Comparison of model predictions with experimental data from Chauhan et al. (26) for E0771 (A) and MCa-M3C (B) breast tumors. (C) Comparison of model predictions with experimental data from Chen et al. (24) in MCa-M3C breast tumors. The x-axis shows the various treatment groups included in the experimental studies: TMA-ARB, tumor-selective angiotensin receptor blocker; anti–PD-1, PD-1- blocker; anti–CTLA-4, CTLA4- blocker; and AMD3100, a CXCR4 inhibitor.

Fig. 3.

Comparison of model predictions with experimental data reported by Huang et al. (36) (A), Zheng et al. (19) (B), and Shigeta et al. (49) (C). The x-axis shows the various treatment groups included in the experimental studies: DC101, an anti-VEGF antibody; anti–PD-1, a PD-1 blocker; and anti–CTLA-4, a CTLA-4 blocker.

Fig. 4.

Effect of different doses of anti-VEGF treatment combined with different values of the source term of CD8⁺ T cells to model immunotherapy for sequential administration. Shown are phase diagrams for the effect of combinatorial treatment on functional vascular density (A), tumor oxygenation (B), VEGF level (C), CD4⁺ T cells (D), effector immune cells (NK and CD8⁺ T cells) (E) , M1-like (F) and M2-like (G) TAMs, cancer cell population (H), and tumor volume (I).

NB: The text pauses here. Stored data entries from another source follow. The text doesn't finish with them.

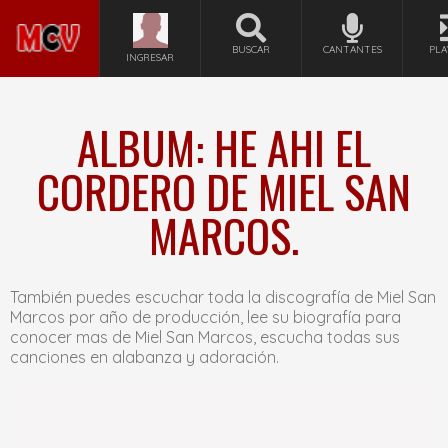
BUSCAR
CANTANTES
PLA
INGRESAR
ALBUM: HE AHI EL
CORDERO DE MIEL SAN
MARCOS.
También puedes escuchar toda la discografía de Miel San
Marcos por año de producción, lee su biografía para
conocer mas de Miel San Marcos, escucha todas sus
canciones en alabanza y adoración.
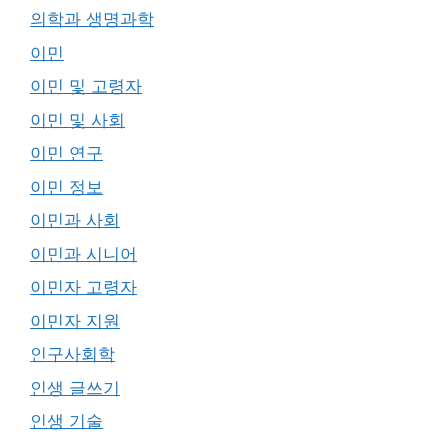
의학과 생명과학
이민
이민 및 고령자
이민 및 사회
이민 연구
이민 정보
이민과 사회
이민과 시니어
이민자 고령자
이민자 지원
인구사회학
인생 글쓰기
인생 기술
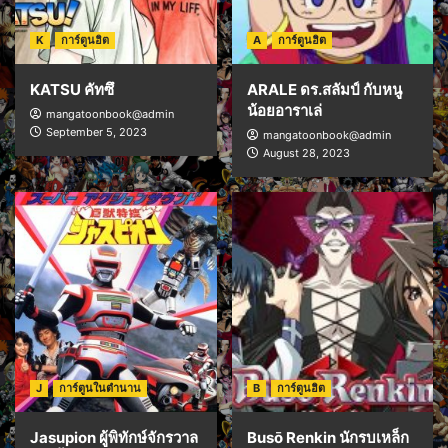
K
การ์ตูนฮิต
A
การ์ตูนฮิต
KATSU คัทซึ
ARALE ดร.สลัมป์ กับหนู
น้อยอาราเล่
mangatoonbook@admin
September 5, 2023
mangatoonbook@admin
August 28, 2023
J
การ์ตูนในตำนาน
B
การ์ตูนฮิต
Jasupion ผู้พิทักษ์จักรวาล
Busō Renkin นักรบเหล็ก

Values of model parameters presented in the figure were calculated at the location equidistant from the tumor center and periphery. On the x-axis, a value of 1 corresponds to the baseline value of source term of CD8⁺ T cells (SI Appendix, Table S1).

Fig. 5.

Temporal distribution of the values of model parameters: hypoxia fraction (A), ratio of CD8⁺ T cells to Tregs (B), ratio of M1-like to M2-like TAMs (C), cancer cell population (D), solid stress (E) and functional vascular density (F), calculated at the center of the tumor for untreated tumors and tumors receiving immunotherapy alone or combined with a normalization treatment.

Fig. 6.

Spatial distribution of the values of model parameters: solid stress (A), functionalvascular density (B), hypoxia fraction (C), ratio of CD8⁺ T cells to Tregs (D), ratio of M1-like to M2-like TAMs (E), cancer cell population (F) for untreated tumors and tumors receiving immunotherapy alone or combined with a normalization treatment.

Fig. 7.

Schematic of proposed mechanism of action of normalization strategies to improve immunotherapy. (Adapted with permission from ref. .) Combined administration of immunotherapy with stroma and/or vascular normalization restores vascular functionality and alleviates solid stress, leading to improved tumor perfusion and oxygenation, skewing TAM polarization away from the immunosuppressive M2-like phenotype to the M1-like phenotype, stimulating immunity (e.g., CD4⁺ and CD8⁺ T cells) and thus increasing cancer cell killing.